Salammbo eBook

This eBook from the Gutenberg Project consists of approximately 373 pages of information about Salammbo.

Salammbo eBook

This eBook from the Gutenberg Project consists of approximately 373 pages of information about Salammbo.

The caravans had set out regularly at the winter equinox.  But of fifteen hundred men directing their course towards the extreme boundaries of Ethiopia with excellent camels, new leathern bottles, and supplies of painted cloth, but one had reappeared at Carthage—­the rest having died of fatigue or become mad through the terror of the desert;—­and he said that far beyond the Black Harousch, after passing the Atarantes and the country of the great apes, he had seen immense kingdoms, wherein the pettiest utensils were all of gold, a river of the colour of milk and as broad as the sea, forests of blue trees, hills of aromatics, monsters with human faces vegetating on the rocks with eyeballs which expanded like flowers to look at you; and then crystal mountains supporting the sun behind lakes all covered with dragons.  Others had returned from India with peacocks, pepper, and new textures.  As to those who go by way of the Syrtes and the temple of Ammon to purchase chalcedony, they had no doubt perished in the sands.  The caravans from Gaetulia and Phazzana had furnished their usual supplies; but he, the Chief of the Journeys, did not venture to fit one out just now.

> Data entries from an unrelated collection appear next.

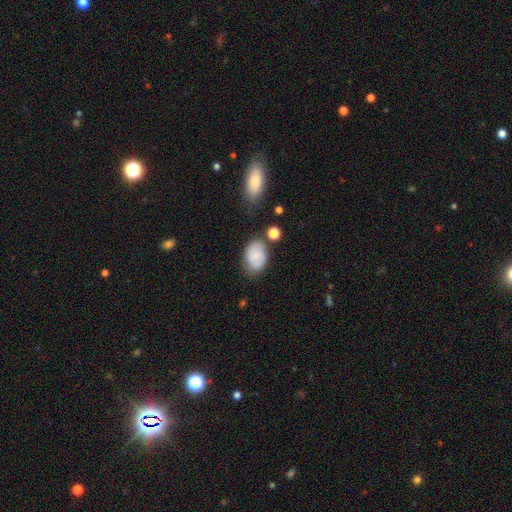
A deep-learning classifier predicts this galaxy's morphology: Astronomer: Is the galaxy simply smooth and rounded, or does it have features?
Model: smooth — 67%.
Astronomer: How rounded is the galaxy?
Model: in between — 82%.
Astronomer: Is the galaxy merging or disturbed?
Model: none — 68%.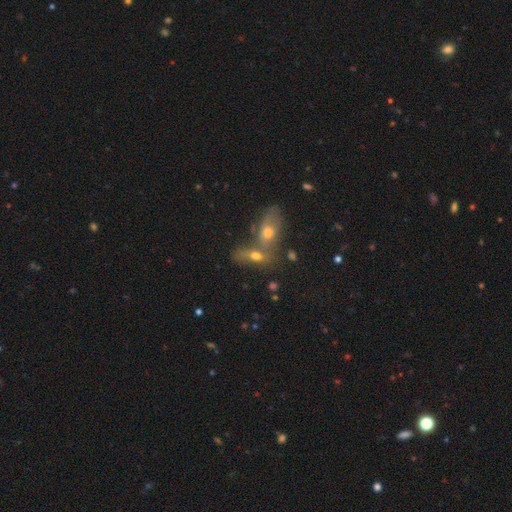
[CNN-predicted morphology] smooth_or_featured: smooth (p=0.63) [alt: featured or disk p=0.25]
how_rounded: in between (p=0.77) [alt: cigar-shaped p=0.12]
merging: merger (p=0.57) [alt: none p=0.28]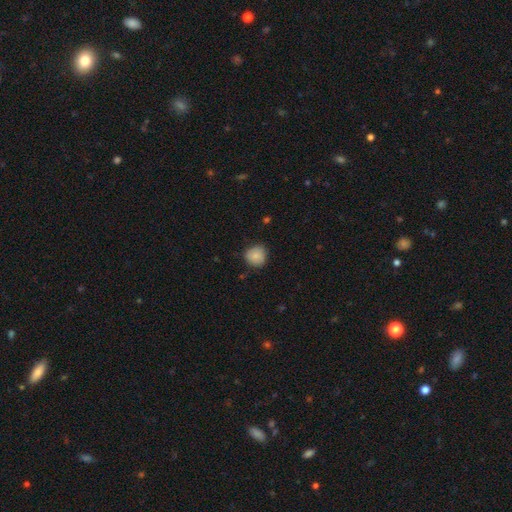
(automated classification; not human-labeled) smooth-or-featured: smooth: 82% | featured or disk: 10% | star or artifact: 8%
  how-rounded: round: 89% | in between: 10% | cigar-shaped: 1%
  merging: none: 77% | minor disturbance: 19% | major disturbance: 3% | merger: 1%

Hamilcar understood; the Mercenaries were in occupation of the country.  He leaned upon his other elbow with a hollow groan; and the Chief of Farms was so afraid to speak that he trembled horribly in spite of his thick shoulders and his big red eyeballs.  His face, which was as snub-nosed as a mastiff’s, was surmounted by a net woven of threads of bark.  He wore a waist-belt of hairy leopard’s skin, wherein gleamed two formidable cutlasses.

As soon as Hamilcar turned away he began to cry aloud and invoke all the Baals.  It was not his fault! he could not help it!  He had watched the temperature, the soil, the stars, had planted at the winter solstice and pruned at the waning of the moon, had inspected the slaves and had been careful of their clothes.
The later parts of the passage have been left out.